As I mentioned there are interesting posts about this book:

  1. From Teddypig, in 2009, who situates the book within a larger body of gay lit.
    Most Gay Lit up to this point would never ever show a main character so romantically conservative, so comfortable with being Gay, so FUCKING NORMAL!
  2. Sirius at Reviews at Jessewave
    I really liked how his character was revealed more and more throughout the investigation, throughout his actions, not just through his thoughts. I liked how we slowly learned how strong he is, how very compassionate he is and I really liked his sense of humor in those few situations when Dave actually showed it to the reader.
  3. Alan Chin at Gay/Lesbian Fiction Books (2013) situates it within the mystery genre.
    Brandstetter was not the first gay sleuth, but he was the first healthy, gay detective that was utterly comfortable with his sexuality. He is as real a person as a novel character can be. The writing and pacing are superb. Hansen has been compared to Hammett, Ross MacDonald, and Chandler, and for good reasons.

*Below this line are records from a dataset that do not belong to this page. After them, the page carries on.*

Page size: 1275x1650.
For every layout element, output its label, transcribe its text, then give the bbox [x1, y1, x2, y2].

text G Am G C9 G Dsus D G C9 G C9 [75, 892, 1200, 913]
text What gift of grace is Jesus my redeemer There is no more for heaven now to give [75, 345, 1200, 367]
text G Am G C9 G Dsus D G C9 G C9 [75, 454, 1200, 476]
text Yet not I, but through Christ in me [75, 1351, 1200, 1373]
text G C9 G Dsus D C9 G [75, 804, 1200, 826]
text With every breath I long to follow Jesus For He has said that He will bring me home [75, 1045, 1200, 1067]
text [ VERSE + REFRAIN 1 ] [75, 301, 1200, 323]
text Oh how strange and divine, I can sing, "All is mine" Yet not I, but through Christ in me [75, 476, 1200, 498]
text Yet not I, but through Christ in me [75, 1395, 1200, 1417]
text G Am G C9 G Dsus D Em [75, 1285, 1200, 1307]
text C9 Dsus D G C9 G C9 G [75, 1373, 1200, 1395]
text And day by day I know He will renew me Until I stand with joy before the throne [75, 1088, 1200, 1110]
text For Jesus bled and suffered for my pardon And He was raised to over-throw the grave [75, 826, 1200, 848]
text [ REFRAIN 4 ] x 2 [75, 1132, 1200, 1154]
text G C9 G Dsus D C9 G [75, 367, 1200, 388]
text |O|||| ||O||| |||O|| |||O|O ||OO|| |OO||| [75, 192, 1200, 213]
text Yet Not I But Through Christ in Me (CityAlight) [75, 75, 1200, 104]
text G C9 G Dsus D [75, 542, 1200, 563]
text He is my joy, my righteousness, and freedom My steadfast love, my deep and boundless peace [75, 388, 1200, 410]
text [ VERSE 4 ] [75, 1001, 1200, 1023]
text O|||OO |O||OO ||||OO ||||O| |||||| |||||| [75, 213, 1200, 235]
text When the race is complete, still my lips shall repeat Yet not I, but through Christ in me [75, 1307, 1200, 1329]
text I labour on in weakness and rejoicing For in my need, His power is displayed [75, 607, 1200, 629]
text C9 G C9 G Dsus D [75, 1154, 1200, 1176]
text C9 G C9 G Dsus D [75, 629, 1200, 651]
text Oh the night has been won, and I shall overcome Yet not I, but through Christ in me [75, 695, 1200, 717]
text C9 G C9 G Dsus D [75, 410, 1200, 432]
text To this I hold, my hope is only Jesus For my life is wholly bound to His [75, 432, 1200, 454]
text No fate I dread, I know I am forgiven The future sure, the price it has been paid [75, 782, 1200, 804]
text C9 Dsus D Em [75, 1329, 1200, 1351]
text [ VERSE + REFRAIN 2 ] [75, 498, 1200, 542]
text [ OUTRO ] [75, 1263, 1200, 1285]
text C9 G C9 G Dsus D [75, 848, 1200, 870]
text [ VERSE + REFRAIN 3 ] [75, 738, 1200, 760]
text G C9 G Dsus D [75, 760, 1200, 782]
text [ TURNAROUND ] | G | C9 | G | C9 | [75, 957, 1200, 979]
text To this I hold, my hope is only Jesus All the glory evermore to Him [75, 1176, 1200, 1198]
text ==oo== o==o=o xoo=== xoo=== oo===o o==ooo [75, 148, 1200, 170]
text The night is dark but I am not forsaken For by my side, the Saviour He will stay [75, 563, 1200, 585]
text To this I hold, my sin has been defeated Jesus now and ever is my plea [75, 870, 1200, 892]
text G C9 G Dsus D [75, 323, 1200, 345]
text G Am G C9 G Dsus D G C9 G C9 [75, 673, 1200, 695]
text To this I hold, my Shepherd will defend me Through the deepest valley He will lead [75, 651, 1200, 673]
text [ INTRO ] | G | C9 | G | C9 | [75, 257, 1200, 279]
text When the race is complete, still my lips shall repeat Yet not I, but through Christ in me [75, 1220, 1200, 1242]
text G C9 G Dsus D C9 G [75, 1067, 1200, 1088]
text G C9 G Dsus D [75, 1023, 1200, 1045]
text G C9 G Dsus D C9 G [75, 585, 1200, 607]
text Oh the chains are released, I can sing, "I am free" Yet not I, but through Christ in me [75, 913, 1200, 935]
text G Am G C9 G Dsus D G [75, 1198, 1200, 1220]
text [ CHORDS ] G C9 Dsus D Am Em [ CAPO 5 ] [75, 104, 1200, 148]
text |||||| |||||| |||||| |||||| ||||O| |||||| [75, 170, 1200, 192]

  4. As does Sunita at Dear Author.
    These aren’t romances in the genre sense, because the relationship(s) are ongoing across novels and they don’t always end happily. But relationships of all types are at the core of Hansen’s stories as much as the mysteries are. Hansen’s debt to earlier writers from Dashiell Hammett to Raymond Chandler to Ross McDonald will be evident to genre readers, but these books are also original in their own ways, and not just because the narrator and many of the characters are gay. [Comments about the mystery canon are interesting to me, even if I haven’t *cough* read Hammett, Chandler, or McDonald.]
  5. Keishon at Avid Mystery Reader.
    The atmosphere of the novel stood out. Hansen’s writing included descriptions of the  furniture, the weather, the people, their clothes, their mannerisms, etc. As for the main character, the two words that pop into mind are mature and credible.

I did go on to read book 2, Death Claims, a strong second installment. I’ll be picking up Troublemaker next.